Порочный круг оказывается, таким образом, только видимостью. Но мы думаем, что любой другой философский метод сделает его реальным. Это мы и хотели бы кратко продемонстрировать, хотя бы лишь для доказательства того, что философия не может, не должна принимать отношений, установленных чистым интеллектуализмом между теорией познания и теорией познанного, между метафизикой и наукой.
На первый взгляд может показаться благоразумным предоставить исследование фактов позитивной науке. Физика и химия будут заниматься неорганизованной материей, биологические и психологические науки станут изучать проявления жизни. Задача философа тогда очерчивается точно. Он получает из рук ученого факты и законы, и, пытается ли он превзойти их, чтобы постичь глубинные причины, или считает невозможным идти так далеко, что и доказывает самим анализом научного познания, - в обоих случаях он испытывает к фактам и к отношениям, переданным ему наукой, такое почтение, какого требует нечто уже установленное. К этому познанию он приложит критику познавательной способности и, в случае необходимости, метафизику; что касается самого познания в его материальности, то он считает его делом науки, а не философии.

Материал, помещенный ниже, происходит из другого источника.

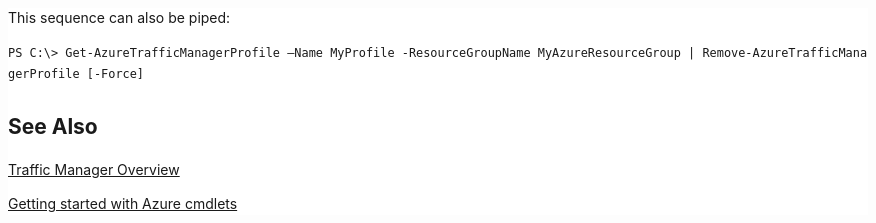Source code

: This sequence can also be piped:

	PS C:\> Get-AzureTrafficManagerProfile –Name MyProfile -ResourceGroupName MyAzureResourceGroup | Remove-AzureTrafficManagerProfile [-Force]


## See Also

[Traffic Manager Overview](./traffic-manager-overview.md)

[Getting started with Azure cmdlets](https://msdn.microsoft.com/library/jj554332.aspx)
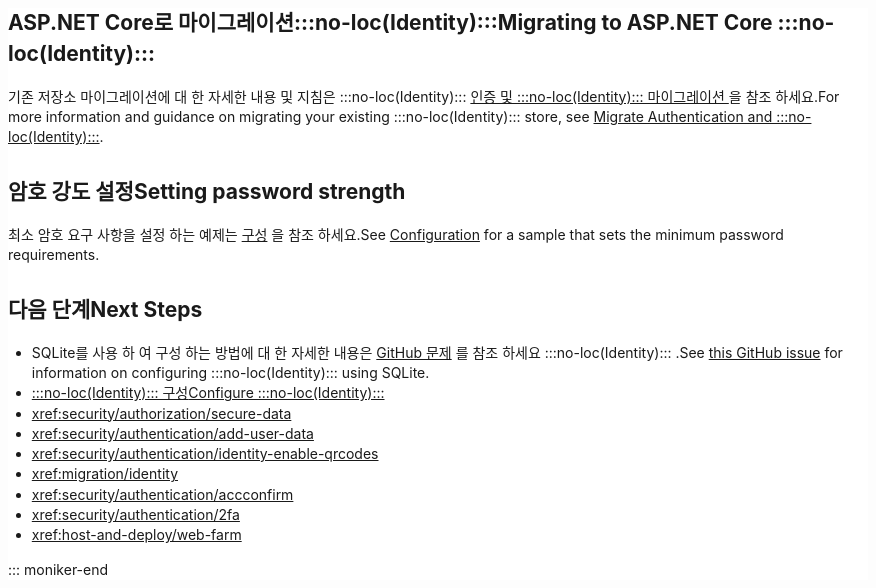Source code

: ## <a name="migrating-to-aspnet-core-no-locidentity"></a><span data-ttu-id="d8748-296">ASP.NET Core로 마이그레이션:::no-loc(Identity):::</span><span class="sxs-lookup"><span data-stu-id="d8748-296">Migrating to ASP.NET Core :::no-loc(Identity):::</span></span>

<span data-ttu-id="d8748-297">기존 저장소 마이그레이션에 대 한 자세한 내용 및 지침은 :::no-loc(Identity)::: [인증 및 :::no-loc(Identity)::: 마이그레이션 ](xref:migration/identity)을 참조 하세요.</span><span class="sxs-lookup"><span data-stu-id="d8748-297">For more information and guidance on migrating your existing :::no-loc(Identity)::: store, see [Migrate Authentication and :::no-loc(Identity):::](xref:migration/identity).</span></span>

## <a name="setting-password-strength"></a><span data-ttu-id="d8748-298">암호 강도 설정</span><span class="sxs-lookup"><span data-stu-id="d8748-298">Setting password strength</span></span>

<span data-ttu-id="d8748-299">최소 암호 요구 사항을 설정 하는 예제는 [구성](#pw) 을 참조 하세요.</span><span class="sxs-lookup"><span data-stu-id="d8748-299">See [Configuration](#pw) for a sample that sets the minimum password requirements.</span></span>

## <a name="next-steps"></a><span data-ttu-id="d8748-300">다음 단계</span><span class="sxs-lookup"><span data-stu-id="d8748-300">Next Steps</span></span>

* <span data-ttu-id="d8748-301">SQLite를 사용 하 여 구성 하는 방법에 대 한 자세한 내용은 [GitHub 문제](https://github.com/dotnet/AspNetCore.Docs/issues/5131) 를 참조 하세요 :::no-loc(Identity)::: .</span><span class="sxs-lookup"><span data-stu-id="d8748-301">See [this GitHub issue](https://github.com/dotnet/AspNetCore.Docs/issues/5131) for information on configuring :::no-loc(Identity)::: using SQLite.</span></span>
* [<span data-ttu-id="d8748-302">:::no-loc(Identity)::: 구성</span><span class="sxs-lookup"><span data-stu-id="d8748-302">Configure :::no-loc(Identity):::</span></span>](xref:security/authentication/identity-configuration)
* <xref:security/authorization/secure-data>
* <xref:security/authentication/add-user-data>
* <xref:security/authentication/identity-enable-qrcodes>
* <xref:migration/identity>
* <xref:security/authentication/accconfirm>
* <xref:security/authentication/2fa>
* <xref:host-and-deploy/web-farm>

::: moniker-end
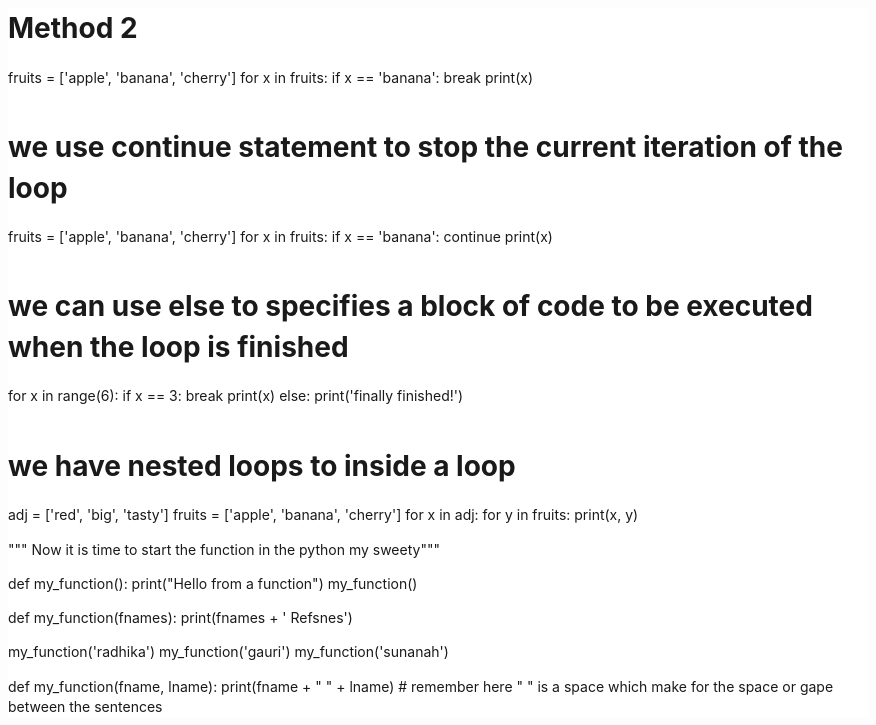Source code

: # Method 2
fruits = ['apple', 'banana', 'cherry']
for x in fruits:
   if x == 'banana':
      break
   print(x)

# we use continue statement to stop the current iteration of the loop 

fruits = ['apple', 'banana', 'cherry']
for x in fruits:
   if x == 'banana':
      continue
   print(x)


# we can use else to specifies a block of code to be executed when the loop is finished

for x in range(6):
   if x == 3: break
   print(x)
else:
   print('finally finished!')


# we have nested loops to inside a loop 

adj = ['red', 'big', 'tasty']
fruits = ['apple', 'banana', 'cherry']
for x in adj:
   for y in fruits:
      print(x, y)


""" Now it is time to start the function in the python my sweety"""

def my_function():
   print("Hello  from a function")
my_function()


def my_function(fnames):
   print(fnames + '  Refsnes')

my_function('radhika')
my_function('gauri')
my_function('sunanah')


def my_function(fname, lname):
   print(fname + " " + lname) # remember here " " is a space which make for the space or gape between the sentences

Но разве не очевидно, что это так называемое разделение труда приводит к тому, что все запутывается и смешивается? Метафизику или критику, право на создание которых философ оставляет за собою, он получает в готовом виде от позитивной науки, ибо они содержатся в ее описаниях и анализах, всю заботу о которых он предоставил ученому. Не желая с самого начала касаться фактической стороны вопросов, он оказывается вынужденным в вопросах принципиальных просто-напросто формулировать, в более точных выражениях, те неосознанные и, стало быть, необоснованные метафизику и критику, которые очерчиваются самим отношением науки к реальности. Не стоит обманываться внешней аналогией между вещами природными и человеческими. Мы здесь не в юридической области, где описание факта и суждение о факте - две вещи разные по той простой причине, что там над фактом и независимо от него существует изданный законодателем закон. Здесь же законы находятся внутри фактов и соответствуют тем линиям, по которым совершалось рассечение реального на отдельные факты. Нельзя описать вид предмета без предварительного суждения о его истинной природе и его организации. Форму нельзя полностью отделить от материи, и тот, кто сначала предоставил философ предупредить всякий конфликт между наукой и философией, жертвуют философией; но при этом не много выигрывает и наука. И, стремясь избежать мнимого порочного круга, то есть использования интеллекта с целью его же превзойти, попадают в весьма реальный круг, старательно отыскивая в метафизике единство, которое с самого начала было дано a priori, единство, принятое слепо, бессознательно, одним тем, что весь опыт был предоставлен науке, а вся реальность - чистому разуму.